The SEC alleged that Paulson & Co., one of the world’s biggest hedge funds, paid Goldman $15 million in April 2007 to structure a so-called collateralized debt obligation, or CDO, that Paulson could then bet against via the use of credit default swaps.

The agency said that Goldman had ‘failed to disclose to investors vital information about the CDO . . . particularly the role that hedge fund Paulson & Co. played in the portfolio selection process and the fact that Paulson had taken a short position against the CDO.’

Paulson, led by former Bear Stearns banker John Paulson (no relation to former Goldman CEO and ex- Treasury Secretary Henry M. Paulson), was one of the biggest beneficiaries of the housing meltdown because the firm saw early on that the market was headed for collapse, and figured out ways to profit from that catastrophe.

“This settlement is a stark lesson to Wall Street firms that no product is too complex, and no investor too sophisticated, to avoid a heavy price if a firm violates the fundamental principles of honest treatment and fair dealing,” said Robert Khuzami, head of the SEC’s enforcement division.

Rumors of a Goldman deal with the SEC had grown louder in recent days.

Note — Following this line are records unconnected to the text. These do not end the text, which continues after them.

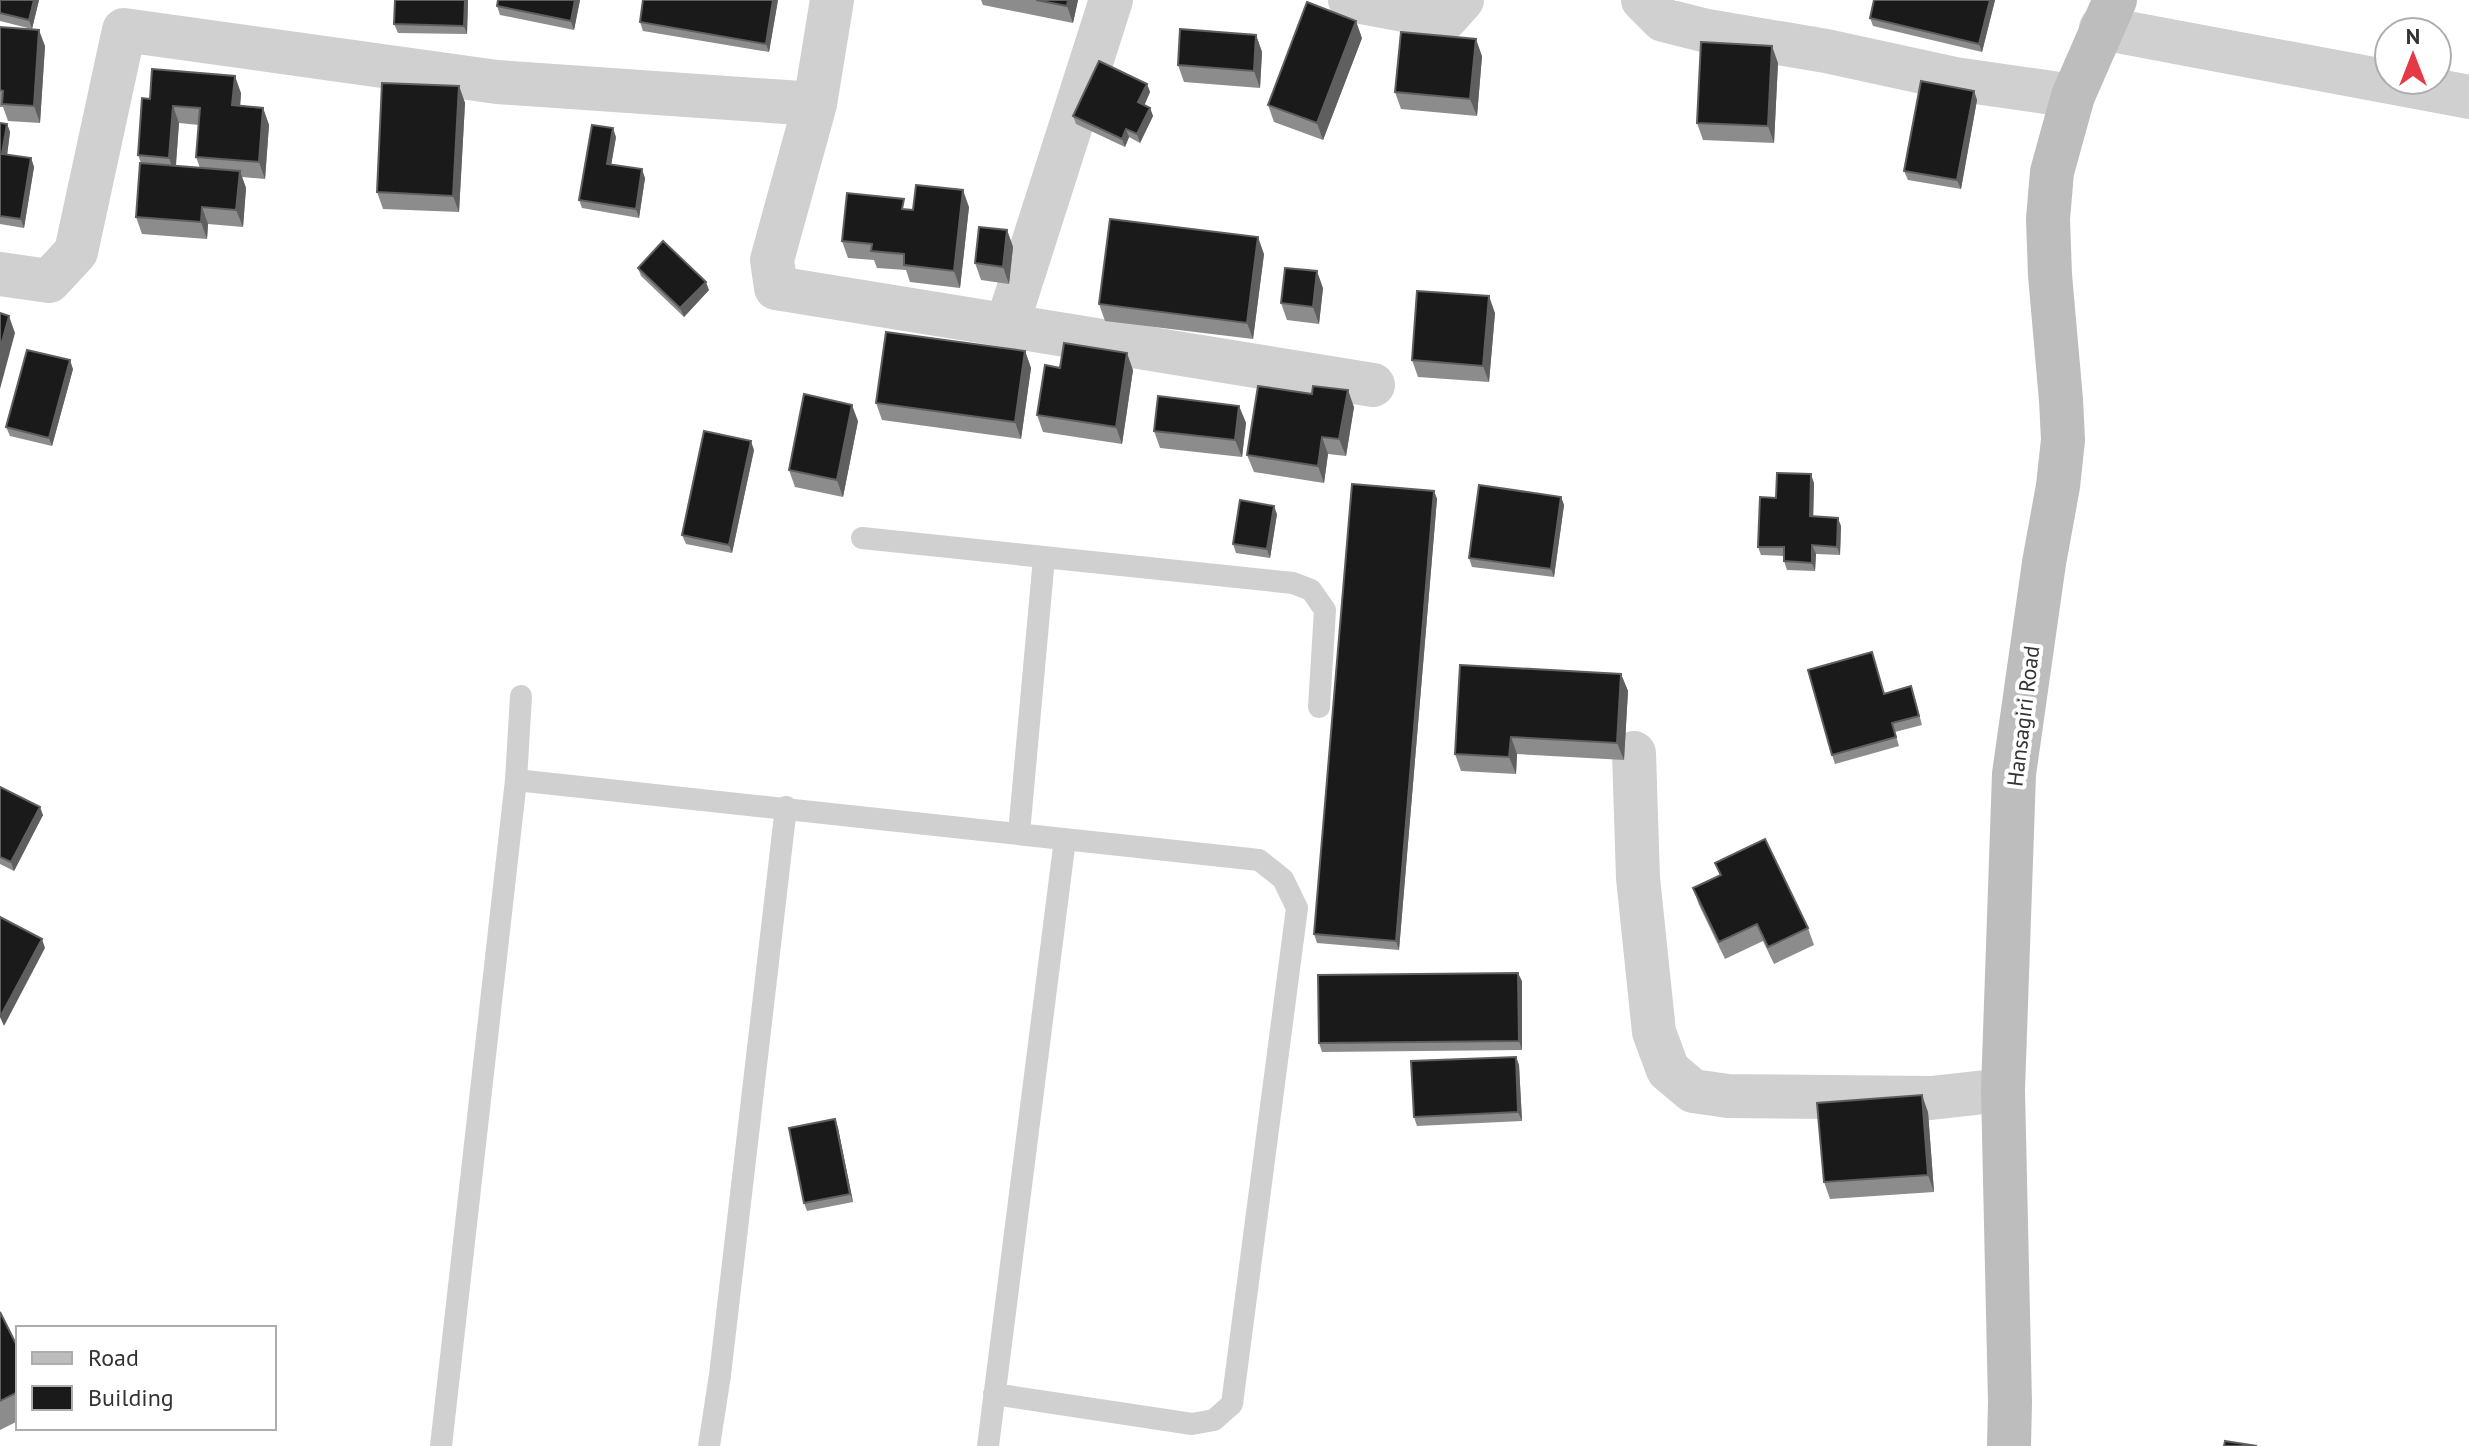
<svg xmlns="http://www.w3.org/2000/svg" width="2469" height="1446" font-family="'PT Sans',sans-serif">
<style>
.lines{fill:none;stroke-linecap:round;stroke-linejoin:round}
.lane{stroke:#d0d0d0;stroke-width:22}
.street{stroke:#d0d0d0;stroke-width:44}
.secondary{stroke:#bdbdbd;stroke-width:44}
.wall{fill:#8c8c8c;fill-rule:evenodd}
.shaded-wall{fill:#5f5f5f}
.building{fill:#1a1a1a;stroke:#5f5f5f;stroke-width:2}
.labels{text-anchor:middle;stroke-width:8;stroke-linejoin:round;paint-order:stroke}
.street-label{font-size:22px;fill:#333;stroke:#fff}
</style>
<rect width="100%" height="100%" fill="#fff"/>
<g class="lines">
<path class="lane" d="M862 538 1293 583 1311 590 1325 610 1319 707
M516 780 1259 860 1283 879 1297 908 1232 1404 1214 1420 1192 1424 994 1394
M1019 833 1044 558
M441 1446 516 780 521 696
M709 1446 720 1375 786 807
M988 1446 1065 839"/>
<path class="street" d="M832 0 815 104 772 260 776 288 1373 385
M1350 0 1446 18 1462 0
M1643 0 1663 20 1707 31 1826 51 1955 79 2073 96
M2101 28 2469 97
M0 274 49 281 76 252 124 30 497 82 815 104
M1007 325 1111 0
M1634 753 1638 878 1654 1032 1668 1070 1693 1091 1728 1096 1931 1098 2003 1090"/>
<path class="secondary" d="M2009 1446 2010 1402 2003 1090 2014 774 2044 563 2058 486 2063 440 2061 400 2050 275 2048 219 2052 172 2073 96 2115 0"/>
</g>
<path class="wall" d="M0 0H39L32 29 0 21Z
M468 0 467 34 398 33 394 24Z
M498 0H580L574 30 500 15 497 6Z
M778 0 769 52 643 31 640 22Z
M981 0H1078L1073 23 983 5Z
M1874 0H1995L1982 52 1873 26 1870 18Z
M0 27 45 46 40 123 8 121 3 107H0Z
M1256 35 1262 52 1260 88 1184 82 1178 65Z
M1362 38 1323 140 1274 122 1268 105Z
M1482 56 1477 116 1401 109 1395 92Z
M1778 63 1774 143 1703 140 1697 123Z
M1147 84 1150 92 1144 105 1150 108 1153 116 1140 143 1129 137 1125 147 1076 124 1073 116Z
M459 86 465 103 459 212 383 209 377 192Z
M1974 91 1977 100 1961 189 1908 180 1904 171Z
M241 93 240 106 263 108 269 125 265 179 242 177 246 188 243 227 208 224 207 239 142 234 136 217 141 163 138 155 150 99ZM179 123 199 125 196 157 200 168 176 166Z
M0 123 7 124 10 132 7 155 31 158 34 167 24 228 0 224Z
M616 137 611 164 645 178 639 218 582 208 579 200Z
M969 207 960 288 910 282 906 270 877 268 874 260 848 258 842 241 908 210Z
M1007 230 1013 247 1009 284 981 280 975 263Z
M1264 254 1253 339 1105 321 1099 304Z
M638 268 709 290 684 317 641 276Z
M1323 288 1319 324 1287 320 1281 303Z
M1495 313 1489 382 1418 377 1412 360Z
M1025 351 1031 368 1021 439 882 420 876 403Z
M1060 368 1133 370 1122 444 1043 432 1037 415Z
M73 369 52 446 10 436 6 427Z
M1239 406 1246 423 1242 457 1160 448 1154 431Z
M1354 407 1346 456 1328 454 1324 483 1254 472 1247 455Z
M858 421 843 497 795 487 789 470Z
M754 450 732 553 686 544 682 535Z
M1814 483 1813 517 1841 526 1840 555 1816 554 1815 571 1787 570 1784 561V556L1761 555 1758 547 1776 498Z
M1434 491 1437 499 1399 950 1317 943 1314 934Z
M1561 497 1564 505 1554 577 1472 567 1469 558Z
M1277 514 1270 558 1236 553 1233 544Z
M1872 652 1884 694 1914 695 1922 725 1895 732 1899 746 1835 764 1832 755Z
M1621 674 1628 691 1624 760 1517 754 1516 774 1461 771 1455 754Z
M0 787 43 815 14 871 0 864Z
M1715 863 1808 928 1814 945 1774 964 1763 941 1725 959 1699 905 1693 888 1720 875Z
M1522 981V1050L1322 1052 1319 1043Z
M1516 1057 1519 1065 1522 1121 1417 1126 1414 1117Z
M1928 1112 1934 1192 1830 1199 1824 1182Z
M835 1119 838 1128 853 1202 807 1211 804 1203Z
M0 1312 18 1348V1421L0 1430Z"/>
<path class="shaded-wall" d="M34 0H39L32 29 29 20Z
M465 0H468L467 34 464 26Z
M575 0H580L574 30 571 21Z
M773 0H778L769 52 766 44Z
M1068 0H1078L1073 23 1067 6Z
M1990 0H1995L1982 52 1979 44Z
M1356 21 1362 38 1323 140 1317 123Z
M39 30 45 46 40 123 34 106Z
M1256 35 1262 52 1260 88 1254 71Z
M1476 39 1482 56 1477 116 1470 99Z
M1772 46 1778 63 1774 143 1768 126Z
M235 76 241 93 239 122 232 105Z
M1147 84 1150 92 1142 111 1138 102Z
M459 86 465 103 459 212 453 196Z
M1974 91 1977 100 1961 189 1957 180Z
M173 106 179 123 175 175 169 158Z
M263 108 269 125 265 179 259 162Z
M1150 108 1153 116 1140 143 1137 134Z
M7 124 10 132 6 163 2 154Z
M613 128 616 137 610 172 607 164Z
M1126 129 1129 137 1125 147 1122 139Z
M31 158 34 167 24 228 21 219Z
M642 169 645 178 639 218 636 209Z
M240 171 246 188 243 227 236 210Z
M963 190 969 207 960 288 954 271Z
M202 207 208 224 207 239 201 222Z
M1007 230 1013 247 1009 284 1003 267Z
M1258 237 1264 254 1253 339 1247 323Z
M1317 271 1323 288 1319 324 1313 307Z
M706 282 709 290 684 317 680 308Z
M1489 296 1495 313 1489 382 1483 366Z
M9 316 15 333 0 389V349Z
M1025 351 1031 368 1021 439 1015 422Z
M1127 353 1133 370 1122 444 1116 427Z
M70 360 73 369 52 446 49 438Z
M1348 390 1354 407 1346 456 1339 439Z
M852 405 858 421 843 497 837 480Z
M1239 406 1246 423 1242 457 1235 440Z
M1322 437 1328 454 1324 483 1318 466Z
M751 441 754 450 732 553 729 545Z
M1811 474 1814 483 1813 525 1810 516Z
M1434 491 1437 499 1399 950 1396 941Z
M1561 497 1564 505 1554 577 1551 569Z
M1274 506 1277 514 1270 558 1267 549Z
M1838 518 1841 526 1840 555 1837 547Z
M1812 545 1816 554 1815 571 1812 563Z
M1621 674 1628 691 1624 760 1617 743Z
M1511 737 1517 754 1516 774 1509 757Z
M40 807 43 815 14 871 11 862Z
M42 939 45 948 4 1026 0 1017Z
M1518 973 1522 981V1050L1519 1041Z
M1516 1057 1519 1065 1522 1121 1518 1112Z
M1922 1095 1928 1112 1934 1192 1928 1175Z
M835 1119 838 1128 853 1202 850 1194Z"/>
<path class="building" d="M0 0H34L29 20 0 13Z
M395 0H465L464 26 394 24Z
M498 0H575L571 21 497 6Z
M643 0H773L766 44 640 22Z
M1036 0H1068L1067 6Z
M1874 0H1990L1979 44 1870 18Z
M1307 2 1356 21 1317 123 1268 105Z
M0 27 39 30 34 106 2 104 3 91 0 90Z
M1180 29 1256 35 1254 71 1178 65Z
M1401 32 1476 39 1470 99 1395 92Z
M1701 42 1772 46 1768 126 1697 123Z
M1099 61 1147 84 1138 102 1150 108 1137 134 1126 129 1122 139 1073 116Z
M152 69 235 76 232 105 263 108 259 162 196 157 200 108 173 106 169 158 138 155 142 98 150 99Z
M1921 81 1974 91 1957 180 1904 171Z
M382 83 459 86 453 196 377 192Z
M0 123 7 124 2 154 31 158 21 219 0 216Z
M592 125 613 128 607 164 642 169 636 209 579 200Z
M140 163 240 171 236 210 202 207 201 222 136 217Z
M916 185 963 190 954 271 904 265V254L871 251 872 244 842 241 847 193 904 199 902 209 913 210Z
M1110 219 1258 237 1247 323 1099 304Z
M979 227 1007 230 1003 267 975 263Z
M663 241 706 282 680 308 638 268Z
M1285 268 1317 271 1313 307 1281 303Z
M1417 291 1489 296 1483 366 1412 360Z
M0 313 9 316 0 349Z
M886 332 1025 351 1015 422 876 403Z
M1064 343 1127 353 1116 427 1037 415 1045 365 1060 368Z
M27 350 70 360 49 438 6 427Z
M1258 386 1312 394 1313 386 1348 390 1339 439 1322 437 1318 466 1247 455Z
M804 394 852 405 837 480 789 470Z
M1158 396 1239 406 1235 440 1154 431Z
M704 431 751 441 729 545 682 535Z
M1777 473 1811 474 1810 516 1838 518 1837 547 1812 545V563L1784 561V547H1758L1760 497 1776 498Z
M1352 484 1434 491 1396 941 1314 934Z
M1479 485 1561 497 1551 569 1469 558Z
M1240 500 1274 506 1267 549 1233 544Z
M1872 652 1884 694 1911 686 1919 716 1892 723 1896 737 1832 755 1808 670Z
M1460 665 1621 674 1617 743 1511 737 1509 757 1455 754Z
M0 787 40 807 11 862 0 857Z
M1765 839 1808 928 1768 947 1757 924 1719 942 1693 888 1721 875 1715 863Z
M0 917 42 939 0 1017Z
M1518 973 1519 1041 1319 1043 1318 975Z
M1516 1057 1518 1112 1414 1117 1411 1061Z
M1922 1095 1928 1175 1824 1182 1817 1103Z
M835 1119 850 1194 804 1203 789 1128Z
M0 1312 18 1348V1392L0 1401Z
M2225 1441 2257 1446H2224Z"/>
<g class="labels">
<g class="street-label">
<text transform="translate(2023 716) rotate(-83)" y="8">Hansagiri Road</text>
</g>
</g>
<rect x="16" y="1326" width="260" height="104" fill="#ffffff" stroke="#adadad" stroke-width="2"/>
<rect x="32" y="1352" width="40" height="12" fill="#bdbdbd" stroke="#adadad" stroke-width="2"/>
<text x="88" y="1366" font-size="24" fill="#333333">Road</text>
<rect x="32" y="1386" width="40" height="24" fill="#1a1a1a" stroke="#adadad" stroke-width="2"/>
<text x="88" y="1406" font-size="24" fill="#333333">Building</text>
<g transform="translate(2413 56)"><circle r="38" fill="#ffffff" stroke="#adadad" stroke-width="2"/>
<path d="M0-6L14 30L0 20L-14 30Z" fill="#e63946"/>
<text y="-12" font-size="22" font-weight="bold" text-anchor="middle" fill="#333333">N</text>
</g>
</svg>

Of the $550 million the firm will pay, $250 million will go to harmed investors and $300 million will go to the Treasury. The settlement must be approved by a federal judge.

For Goldman, the penalty is a fraction of its annual earnings. The firm posted a profit of $13.4 billion in 2009.

The SEC said the settlement did not cover Fabrice Tourre, the 31-year-old Goldman banker who assembled the securities sale and the only individual who was charged in the case. The suit against Tourre continues, the agency said.